Work to be completed |
Reproduce every line of text in the material below character for character, and leave the pictures out of your answer.

Available data |
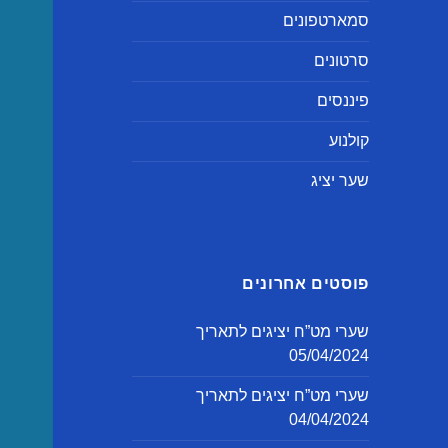
סמארטפונים
סרטונים
פיננסים
קולנוע
שער יציג
פוסטים אחרונים
שערי מט”ח יציגים לתאריך
05/04/2024
שערי מט”ח יציגים לתאריך
04/04/2024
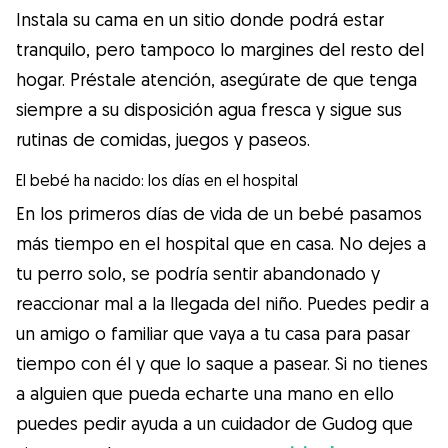
Instala su cama en un sitio donde podrá estar
tranquilo, pero tampoco lo margines del resto del
hogar. Préstale atención, asegúrate de que tenga
siempre a su disposición agua fresca y sigue sus
rutinas de comidas, juegos y paseos.
El bebé ha nacido: los días en el hospital
En los primeros días de vida de un bebé pasamos
más tiempo en el hospital que en casa. No dejes a
tu perro solo, se podría sentir abandonado y
reaccionar mal a la llegada del niño. Puedes pedir a
un amigo o familiar que vaya a tu casa para pasar
tiempo con él y que lo saque a pasear. Si no tienes
a alguien que pueda echarte una mano en ello
puedes pedir ayuda a un cuidador de Gudog que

Answer for the task |
סמארטפונים
סרטונים
פיננסים
קולנוע
שער יציג
פוסטים אחרונים
שערי מט”ח יציגים לתאריך
05/04/2024
שערי מט”ח יציגים לתאריך
04/04/2024
Instala su cama en un sitio donde podrá estar
tranquilo, pero tampoco lo margines del resto del
hogar. Préstale atención, asegúrate de que tenga
siempre a su disposición agua fresca y sigue sus
rutinas de comidas, juegos y paseos.
El bebé ha nacido: los días en el hospital
En los primeros días de vida de un bebé pasamos
más tiempo en el hospital que en casa. No dejes a
tu perro solo, se podría sentir abandonado y
reaccionar mal a la llegada del niño. Puedes pedir a
un amigo o familiar que vaya a tu casa para pasar
tiempo con él y que lo saque a pasear. Si no tienes
a alguien que pueda echarte una mano en ello
puedes pedir ayuda a un cuidador de Gudog que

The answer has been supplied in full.